(What is being asked): Copy the lines from the one containing "在狗狗每一次取得进步的时候，要及时地给予表扬和奖励，加" up to and including the one containing "Incluso los nuevos estudiantes de la Biblia", character for character.

Text extracted from each page
※

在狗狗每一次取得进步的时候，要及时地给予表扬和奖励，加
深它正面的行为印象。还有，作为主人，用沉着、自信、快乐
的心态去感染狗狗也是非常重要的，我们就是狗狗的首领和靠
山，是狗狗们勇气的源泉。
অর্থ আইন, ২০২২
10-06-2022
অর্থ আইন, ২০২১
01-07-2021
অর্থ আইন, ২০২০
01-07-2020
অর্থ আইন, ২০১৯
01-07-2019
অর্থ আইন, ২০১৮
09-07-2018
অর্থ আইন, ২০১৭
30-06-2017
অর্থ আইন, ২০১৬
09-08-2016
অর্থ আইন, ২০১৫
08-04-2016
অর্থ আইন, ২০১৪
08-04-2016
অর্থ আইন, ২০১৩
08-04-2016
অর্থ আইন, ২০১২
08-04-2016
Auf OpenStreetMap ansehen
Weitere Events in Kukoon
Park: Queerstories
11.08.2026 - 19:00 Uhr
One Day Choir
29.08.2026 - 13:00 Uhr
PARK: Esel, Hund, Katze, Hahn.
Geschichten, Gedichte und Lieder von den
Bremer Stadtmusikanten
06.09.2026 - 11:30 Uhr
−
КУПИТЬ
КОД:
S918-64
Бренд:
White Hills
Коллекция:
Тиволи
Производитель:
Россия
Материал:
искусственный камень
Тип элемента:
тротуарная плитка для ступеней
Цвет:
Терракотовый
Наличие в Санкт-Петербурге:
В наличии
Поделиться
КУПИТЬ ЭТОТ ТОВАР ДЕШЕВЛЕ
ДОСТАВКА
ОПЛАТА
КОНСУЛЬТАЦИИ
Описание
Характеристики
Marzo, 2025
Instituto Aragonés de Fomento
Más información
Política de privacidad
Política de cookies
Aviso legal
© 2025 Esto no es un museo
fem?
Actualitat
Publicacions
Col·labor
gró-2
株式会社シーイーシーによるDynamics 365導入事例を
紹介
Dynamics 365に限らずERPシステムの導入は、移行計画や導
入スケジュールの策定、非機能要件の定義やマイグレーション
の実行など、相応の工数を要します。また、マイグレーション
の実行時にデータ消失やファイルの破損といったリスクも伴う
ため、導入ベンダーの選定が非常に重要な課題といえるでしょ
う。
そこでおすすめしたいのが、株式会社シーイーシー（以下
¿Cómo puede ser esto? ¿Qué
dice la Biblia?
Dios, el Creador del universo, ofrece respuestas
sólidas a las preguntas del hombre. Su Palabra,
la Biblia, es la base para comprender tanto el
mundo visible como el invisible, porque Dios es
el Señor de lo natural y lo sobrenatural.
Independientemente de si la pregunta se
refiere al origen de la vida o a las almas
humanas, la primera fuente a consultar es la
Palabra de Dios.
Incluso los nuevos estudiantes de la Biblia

※

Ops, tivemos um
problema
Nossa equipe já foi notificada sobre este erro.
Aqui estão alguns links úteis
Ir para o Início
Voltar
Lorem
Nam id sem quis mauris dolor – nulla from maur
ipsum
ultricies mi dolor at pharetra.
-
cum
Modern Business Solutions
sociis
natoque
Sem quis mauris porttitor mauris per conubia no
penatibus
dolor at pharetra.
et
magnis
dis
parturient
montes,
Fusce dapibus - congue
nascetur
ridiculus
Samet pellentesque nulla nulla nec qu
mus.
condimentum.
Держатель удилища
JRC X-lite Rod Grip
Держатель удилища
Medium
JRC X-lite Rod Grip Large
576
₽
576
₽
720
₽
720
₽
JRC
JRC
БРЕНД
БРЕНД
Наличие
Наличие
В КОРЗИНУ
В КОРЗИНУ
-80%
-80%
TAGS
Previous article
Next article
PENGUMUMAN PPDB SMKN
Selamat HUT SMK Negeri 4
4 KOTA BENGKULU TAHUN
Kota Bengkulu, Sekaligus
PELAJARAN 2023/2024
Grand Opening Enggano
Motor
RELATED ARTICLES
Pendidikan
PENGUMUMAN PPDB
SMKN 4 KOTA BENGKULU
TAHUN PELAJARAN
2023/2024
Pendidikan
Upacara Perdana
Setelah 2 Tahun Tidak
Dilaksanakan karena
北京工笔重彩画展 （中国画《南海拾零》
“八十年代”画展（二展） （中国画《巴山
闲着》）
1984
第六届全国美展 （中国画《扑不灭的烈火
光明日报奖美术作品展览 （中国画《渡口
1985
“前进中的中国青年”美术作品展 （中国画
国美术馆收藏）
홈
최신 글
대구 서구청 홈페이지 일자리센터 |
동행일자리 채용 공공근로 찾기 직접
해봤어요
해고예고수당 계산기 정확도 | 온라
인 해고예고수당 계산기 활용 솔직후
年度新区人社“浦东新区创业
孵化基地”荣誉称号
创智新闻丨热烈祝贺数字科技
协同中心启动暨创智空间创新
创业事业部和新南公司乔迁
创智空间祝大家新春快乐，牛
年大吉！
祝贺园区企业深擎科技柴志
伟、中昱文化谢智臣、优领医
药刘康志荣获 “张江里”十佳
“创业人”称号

※

(Solution to this problem):
在狗狗每一次取得进步的时候，要及时地给予表扬和奖励，加
深它正面的行为印象。还有，作为主人，用沉着、自信、快乐
的心态去感染狗狗也是非常重要的，我们就是狗狗的首领和靠
山，是狗狗们勇气的源泉。
অর্থ আইন, ২০২২
10-06-2022
অর্থ আইন, ২০২১
01-07-2021
অর্থ আইন, ২০২০
01-07-2020
অর্থ আইন, ২০১৯
01-07-2019
অর্থ আইন, ২০১৮
09-07-2018
অর্থ আইন, ২০১৭
30-06-2017
অর্থ আইন, ২০১৬
09-08-2016
অর্থ আইন, ২০১৫
08-04-2016
অর্থ আইন, ২০১৪
08-04-2016
অর্থ আইন, ২০১৩
08-04-2016
অর্থ আইন, ২০১২
08-04-2016
Auf OpenStreetMap ansehen
Weitere Events in Kukoon
Park: Queerstories
11.08.2026 - 19:00 Uhr
One Day Choir
29.08.2026 - 13:00 Uhr
PARK: Esel, Hund, Katze, Hahn.
Geschichten, Gedichte und Lieder von den
Bremer Stadtmusikanten
06.09.2026 - 11:30 Uhr
−
КУПИТЬ
КОД:
S918-64
Бренд:
White Hills
Коллекция:
Тиволи
Производитель:
Россия
Материал:
искусственный камень
Тип элемента:
тротуарная плитка для ступеней
Цвет:
Терракотовый
Наличие в Санкт-Петербурге:
В наличии
Поделиться
КУПИТЬ ЭТОТ ТОВАР ДЕШЕВЛЕ
ДОСТАВКА
ОПЛАТА
КОНСУЛЬТАЦИИ
Описание
Характеристики
Marzo, 2025
Instituto Aragonés de Fomento
Más información
Política de privacidad
Política de cookies
Aviso legal
© 2025 Esto no es un museo
fem?
Actualitat
Publicacions
Col·labor
gró-2
株式会社シーイーシーによるDynamics 365導入事例を
紹介
Dynamics 365に限らずERPシステムの導入は、移行計画や導
入スケジュールの策定、非機能要件の定義やマイグレーション
の実行など、相応の工数を要します。また、マイグレーション
の実行時にデータ消失やファイルの破損といったリスクも伴う
ため、導入ベンダーの選定が非常に重要な課題といえるでしょ
う。
そこでおすすめしたいのが、株式会社シーイーシー（以下
¿Cómo puede ser esto? ¿Qué
dice la Biblia?
Dios, el Creador del universo, ofrece respuestas
sólidas a las preguntas del hombre. Su Palabra,
la Biblia, es la base para comprender tanto el
mundo visible como el invisible, porque Dios es
el Señor de lo natural y lo sobrenatural.
Independientemente de si la pregunta se
refiere al origen de la vida o a las almas
humanas, la primera fuente a consultar es la
Palabra de Dios.
Incluso los nuevos estudiantes de la Biblia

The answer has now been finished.